What the task asks. Figure out the number of lines in the data that hold the string "edges". Reply with that figure only.
Records provided below:
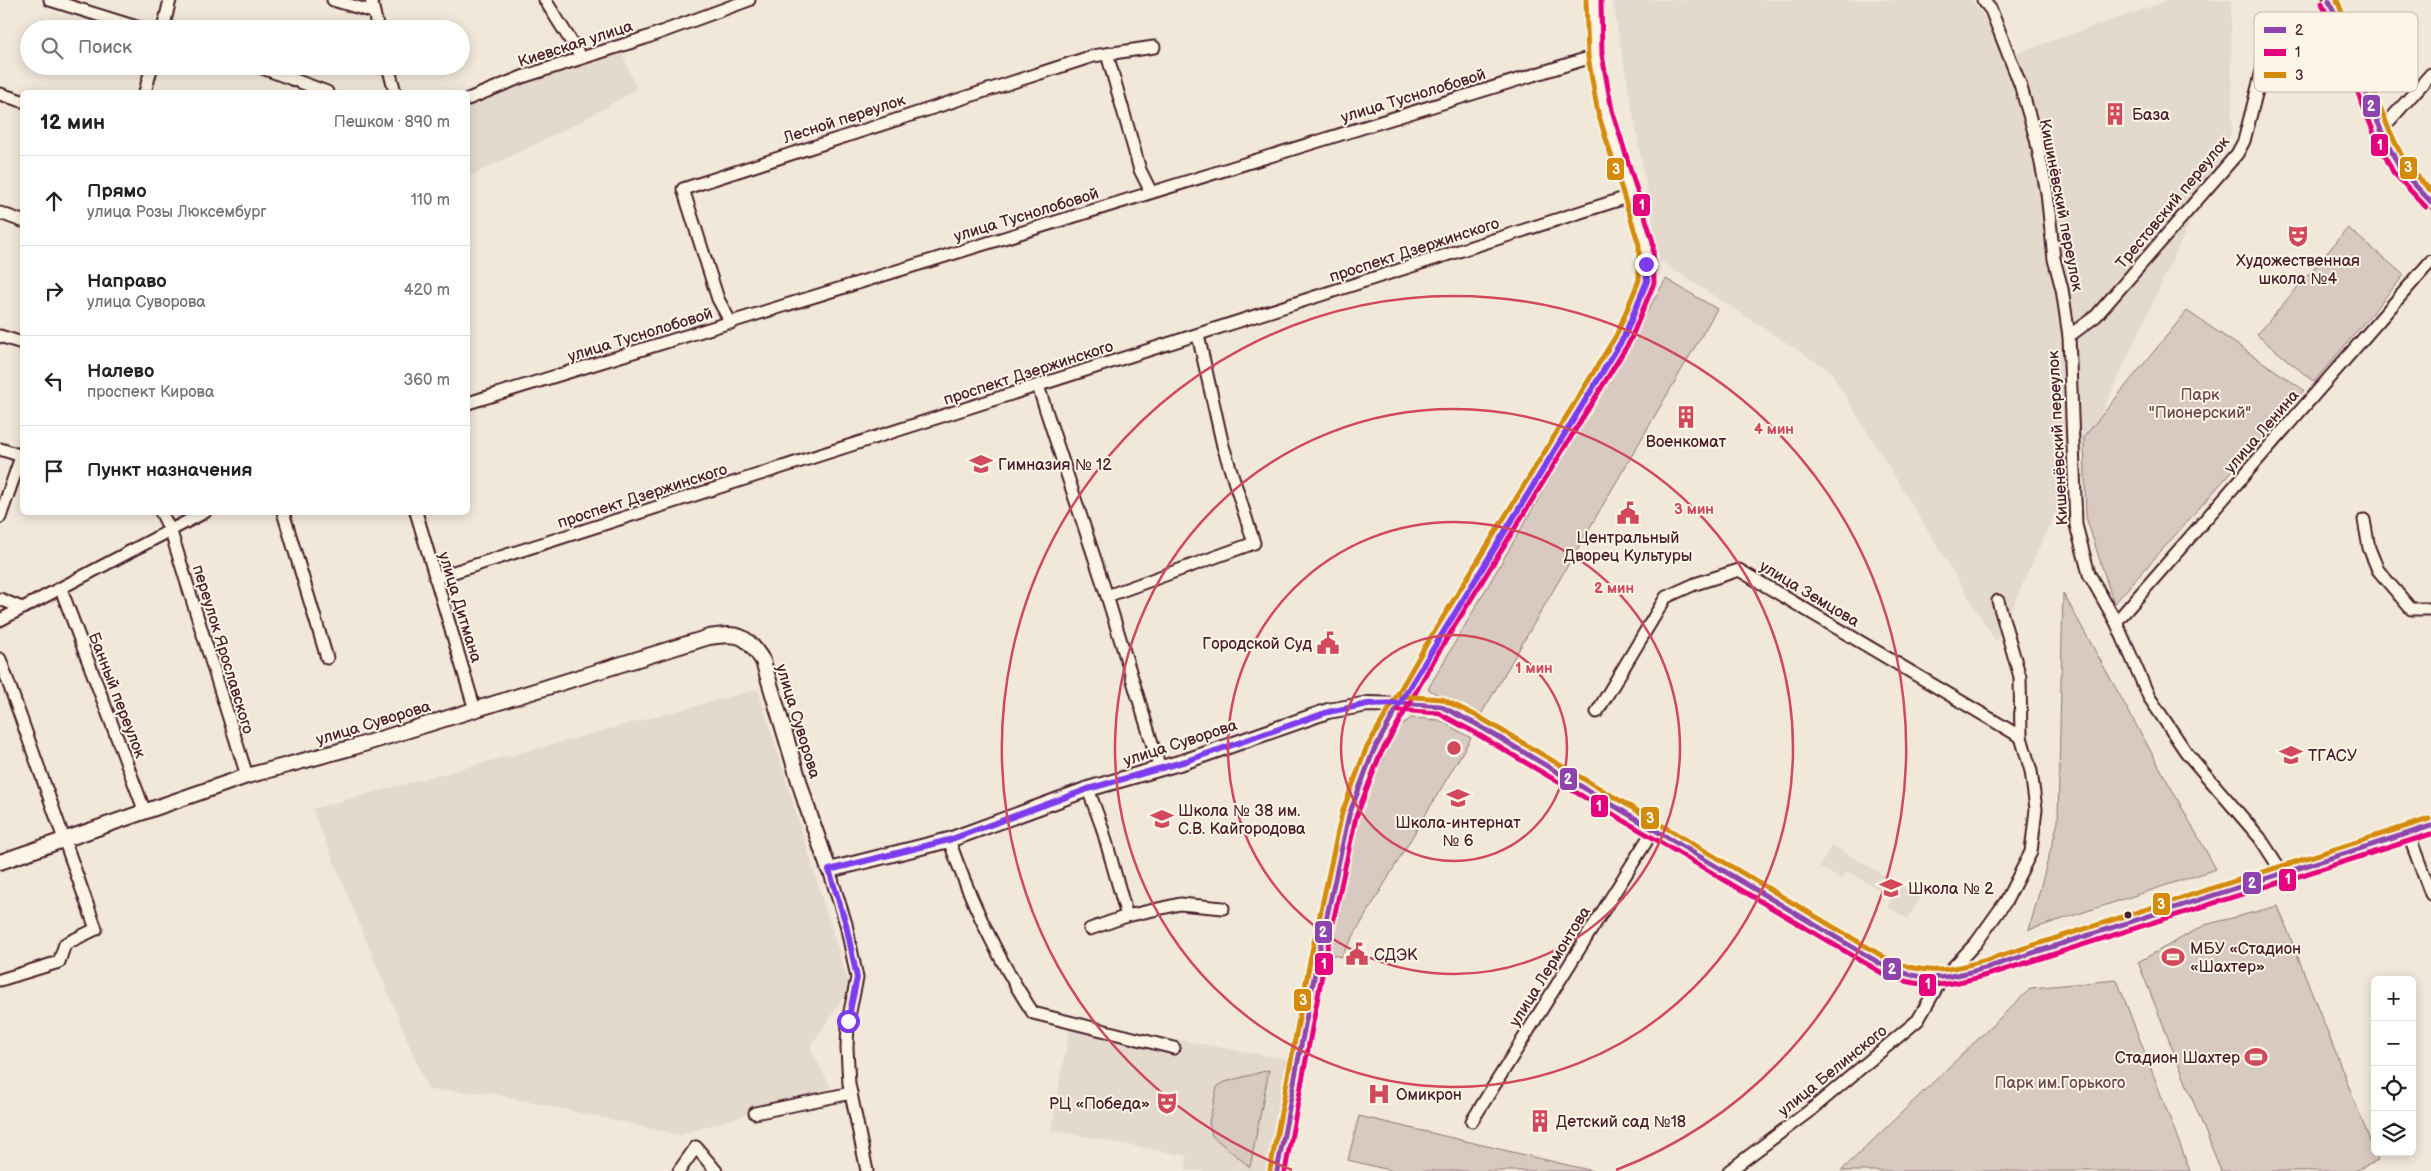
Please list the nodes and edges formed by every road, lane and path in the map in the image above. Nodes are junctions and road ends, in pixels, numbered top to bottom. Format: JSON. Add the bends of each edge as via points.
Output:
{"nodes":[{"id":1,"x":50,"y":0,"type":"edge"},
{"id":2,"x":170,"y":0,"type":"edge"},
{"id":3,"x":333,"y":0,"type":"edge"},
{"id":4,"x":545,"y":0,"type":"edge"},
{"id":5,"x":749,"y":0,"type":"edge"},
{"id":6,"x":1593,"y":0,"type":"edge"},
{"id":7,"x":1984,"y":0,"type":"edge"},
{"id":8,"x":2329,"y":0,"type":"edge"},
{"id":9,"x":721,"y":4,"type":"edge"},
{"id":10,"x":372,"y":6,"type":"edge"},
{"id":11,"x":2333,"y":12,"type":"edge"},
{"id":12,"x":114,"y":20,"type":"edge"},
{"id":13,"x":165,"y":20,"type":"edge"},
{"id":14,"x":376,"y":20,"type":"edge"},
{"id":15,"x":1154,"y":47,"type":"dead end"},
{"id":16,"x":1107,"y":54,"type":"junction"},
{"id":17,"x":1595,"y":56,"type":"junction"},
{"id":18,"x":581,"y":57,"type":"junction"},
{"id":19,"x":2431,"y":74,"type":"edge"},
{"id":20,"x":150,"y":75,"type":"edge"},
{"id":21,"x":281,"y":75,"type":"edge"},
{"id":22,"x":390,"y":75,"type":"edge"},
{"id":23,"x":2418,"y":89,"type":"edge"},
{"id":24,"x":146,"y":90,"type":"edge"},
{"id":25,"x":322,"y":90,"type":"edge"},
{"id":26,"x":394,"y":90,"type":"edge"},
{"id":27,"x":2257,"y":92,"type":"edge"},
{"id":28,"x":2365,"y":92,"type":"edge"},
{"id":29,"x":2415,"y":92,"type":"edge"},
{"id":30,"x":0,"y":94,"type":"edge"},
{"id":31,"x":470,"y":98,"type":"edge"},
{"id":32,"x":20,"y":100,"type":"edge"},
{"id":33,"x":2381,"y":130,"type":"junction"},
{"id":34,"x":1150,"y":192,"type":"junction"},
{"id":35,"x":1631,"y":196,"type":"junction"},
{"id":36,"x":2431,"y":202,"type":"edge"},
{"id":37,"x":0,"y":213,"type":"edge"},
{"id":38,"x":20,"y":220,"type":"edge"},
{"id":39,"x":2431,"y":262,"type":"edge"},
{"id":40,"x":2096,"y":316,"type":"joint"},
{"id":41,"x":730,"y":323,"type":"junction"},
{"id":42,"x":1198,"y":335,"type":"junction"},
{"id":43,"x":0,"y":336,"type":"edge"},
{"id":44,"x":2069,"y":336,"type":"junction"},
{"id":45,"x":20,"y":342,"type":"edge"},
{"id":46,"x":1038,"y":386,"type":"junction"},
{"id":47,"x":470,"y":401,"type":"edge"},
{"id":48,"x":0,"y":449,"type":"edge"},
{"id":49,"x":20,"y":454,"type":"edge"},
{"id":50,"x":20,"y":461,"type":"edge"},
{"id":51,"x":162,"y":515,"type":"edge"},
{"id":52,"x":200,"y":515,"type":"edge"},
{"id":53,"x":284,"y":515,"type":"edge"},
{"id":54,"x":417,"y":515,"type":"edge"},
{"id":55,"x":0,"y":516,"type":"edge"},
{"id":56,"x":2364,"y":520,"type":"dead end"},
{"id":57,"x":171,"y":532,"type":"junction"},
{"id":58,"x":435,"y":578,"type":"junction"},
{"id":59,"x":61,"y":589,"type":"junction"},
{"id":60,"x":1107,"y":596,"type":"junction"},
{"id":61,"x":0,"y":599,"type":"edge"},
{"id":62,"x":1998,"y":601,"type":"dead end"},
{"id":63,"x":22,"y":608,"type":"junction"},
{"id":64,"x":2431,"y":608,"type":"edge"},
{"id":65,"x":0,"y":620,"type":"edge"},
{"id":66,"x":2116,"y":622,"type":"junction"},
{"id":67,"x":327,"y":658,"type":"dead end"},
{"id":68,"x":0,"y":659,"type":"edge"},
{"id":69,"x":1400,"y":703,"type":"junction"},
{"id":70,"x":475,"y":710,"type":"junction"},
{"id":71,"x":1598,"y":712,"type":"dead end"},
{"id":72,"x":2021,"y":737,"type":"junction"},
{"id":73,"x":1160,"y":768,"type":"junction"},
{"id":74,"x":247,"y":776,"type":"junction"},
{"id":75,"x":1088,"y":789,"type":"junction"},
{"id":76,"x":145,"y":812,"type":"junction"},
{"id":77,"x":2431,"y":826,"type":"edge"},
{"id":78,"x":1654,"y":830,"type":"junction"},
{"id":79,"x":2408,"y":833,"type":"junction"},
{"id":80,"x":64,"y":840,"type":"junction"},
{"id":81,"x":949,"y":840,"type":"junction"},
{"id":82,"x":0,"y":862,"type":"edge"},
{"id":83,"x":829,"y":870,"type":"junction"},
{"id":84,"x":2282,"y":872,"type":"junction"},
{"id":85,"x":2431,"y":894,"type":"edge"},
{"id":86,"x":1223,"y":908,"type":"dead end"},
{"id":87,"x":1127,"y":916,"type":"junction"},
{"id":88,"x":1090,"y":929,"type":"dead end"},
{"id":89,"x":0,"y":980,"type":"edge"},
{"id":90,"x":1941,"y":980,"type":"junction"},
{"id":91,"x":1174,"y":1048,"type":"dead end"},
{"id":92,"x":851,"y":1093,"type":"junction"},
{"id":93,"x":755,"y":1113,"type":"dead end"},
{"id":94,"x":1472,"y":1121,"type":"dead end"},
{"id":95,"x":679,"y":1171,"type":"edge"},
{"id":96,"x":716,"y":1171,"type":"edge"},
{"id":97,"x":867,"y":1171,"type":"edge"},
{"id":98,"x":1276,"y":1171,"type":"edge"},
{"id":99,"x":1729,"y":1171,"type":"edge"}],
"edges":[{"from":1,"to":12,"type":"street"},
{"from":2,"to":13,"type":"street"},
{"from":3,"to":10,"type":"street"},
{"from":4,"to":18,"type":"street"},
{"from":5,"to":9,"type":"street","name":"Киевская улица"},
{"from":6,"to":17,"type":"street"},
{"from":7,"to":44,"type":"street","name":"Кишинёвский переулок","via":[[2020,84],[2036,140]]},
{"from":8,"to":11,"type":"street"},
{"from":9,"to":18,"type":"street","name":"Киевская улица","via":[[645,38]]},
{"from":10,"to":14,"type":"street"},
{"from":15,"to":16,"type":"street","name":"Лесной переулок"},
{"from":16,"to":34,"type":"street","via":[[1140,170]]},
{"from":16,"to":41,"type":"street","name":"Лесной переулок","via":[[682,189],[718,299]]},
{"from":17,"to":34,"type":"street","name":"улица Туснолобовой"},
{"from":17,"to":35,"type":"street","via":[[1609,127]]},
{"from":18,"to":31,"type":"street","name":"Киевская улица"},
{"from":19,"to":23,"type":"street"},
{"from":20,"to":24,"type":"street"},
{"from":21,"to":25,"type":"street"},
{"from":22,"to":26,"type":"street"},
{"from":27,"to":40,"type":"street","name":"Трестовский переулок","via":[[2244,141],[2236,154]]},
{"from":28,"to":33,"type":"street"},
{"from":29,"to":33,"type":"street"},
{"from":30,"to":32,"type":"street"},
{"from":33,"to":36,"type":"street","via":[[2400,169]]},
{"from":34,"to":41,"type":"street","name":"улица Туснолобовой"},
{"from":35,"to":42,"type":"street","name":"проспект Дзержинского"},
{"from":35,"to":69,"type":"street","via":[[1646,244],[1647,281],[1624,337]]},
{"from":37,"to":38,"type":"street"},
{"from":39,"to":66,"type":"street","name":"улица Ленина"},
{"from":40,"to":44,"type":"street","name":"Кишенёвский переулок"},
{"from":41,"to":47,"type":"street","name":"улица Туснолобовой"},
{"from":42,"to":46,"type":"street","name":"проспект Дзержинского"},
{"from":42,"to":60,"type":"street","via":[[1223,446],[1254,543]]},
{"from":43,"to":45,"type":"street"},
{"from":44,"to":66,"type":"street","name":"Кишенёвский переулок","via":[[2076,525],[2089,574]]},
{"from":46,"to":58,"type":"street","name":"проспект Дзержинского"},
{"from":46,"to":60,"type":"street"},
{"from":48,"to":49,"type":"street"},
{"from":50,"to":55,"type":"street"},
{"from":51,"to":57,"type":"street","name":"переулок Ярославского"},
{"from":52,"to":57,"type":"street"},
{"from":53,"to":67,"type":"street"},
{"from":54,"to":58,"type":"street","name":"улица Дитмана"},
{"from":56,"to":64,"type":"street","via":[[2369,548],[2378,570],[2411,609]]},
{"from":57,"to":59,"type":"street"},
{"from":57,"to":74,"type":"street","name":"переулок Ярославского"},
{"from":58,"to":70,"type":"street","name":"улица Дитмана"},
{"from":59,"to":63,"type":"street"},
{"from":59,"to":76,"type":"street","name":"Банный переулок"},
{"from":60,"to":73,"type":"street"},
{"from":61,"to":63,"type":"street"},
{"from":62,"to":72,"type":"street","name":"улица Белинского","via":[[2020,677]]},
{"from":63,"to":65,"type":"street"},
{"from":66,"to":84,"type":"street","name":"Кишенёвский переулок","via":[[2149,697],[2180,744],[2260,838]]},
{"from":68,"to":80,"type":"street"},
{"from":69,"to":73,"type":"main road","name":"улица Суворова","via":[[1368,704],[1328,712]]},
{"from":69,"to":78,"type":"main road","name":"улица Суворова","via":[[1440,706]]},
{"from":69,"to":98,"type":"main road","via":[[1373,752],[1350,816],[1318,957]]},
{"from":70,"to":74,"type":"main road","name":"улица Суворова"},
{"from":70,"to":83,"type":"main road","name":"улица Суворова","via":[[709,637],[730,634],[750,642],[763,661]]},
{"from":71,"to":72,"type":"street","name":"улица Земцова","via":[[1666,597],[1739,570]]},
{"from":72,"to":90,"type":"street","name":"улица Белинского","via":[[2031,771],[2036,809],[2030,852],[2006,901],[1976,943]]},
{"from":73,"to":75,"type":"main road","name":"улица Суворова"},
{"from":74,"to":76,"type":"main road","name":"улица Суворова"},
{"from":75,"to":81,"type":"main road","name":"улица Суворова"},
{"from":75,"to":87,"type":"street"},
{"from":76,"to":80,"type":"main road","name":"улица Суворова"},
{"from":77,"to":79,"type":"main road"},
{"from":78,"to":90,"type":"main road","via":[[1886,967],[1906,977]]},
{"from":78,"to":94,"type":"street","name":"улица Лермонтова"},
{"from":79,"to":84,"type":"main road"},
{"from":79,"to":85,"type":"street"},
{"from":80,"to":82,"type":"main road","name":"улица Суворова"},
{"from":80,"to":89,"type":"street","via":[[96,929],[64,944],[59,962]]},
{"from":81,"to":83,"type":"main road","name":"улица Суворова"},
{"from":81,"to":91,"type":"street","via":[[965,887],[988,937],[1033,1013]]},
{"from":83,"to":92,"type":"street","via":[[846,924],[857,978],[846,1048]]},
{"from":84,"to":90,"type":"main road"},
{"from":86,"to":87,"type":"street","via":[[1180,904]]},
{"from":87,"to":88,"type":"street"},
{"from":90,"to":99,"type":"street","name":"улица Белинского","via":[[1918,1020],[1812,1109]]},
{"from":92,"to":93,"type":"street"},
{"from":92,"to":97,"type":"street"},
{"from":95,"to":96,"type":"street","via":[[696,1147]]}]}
End of Records provided.
Your response. 2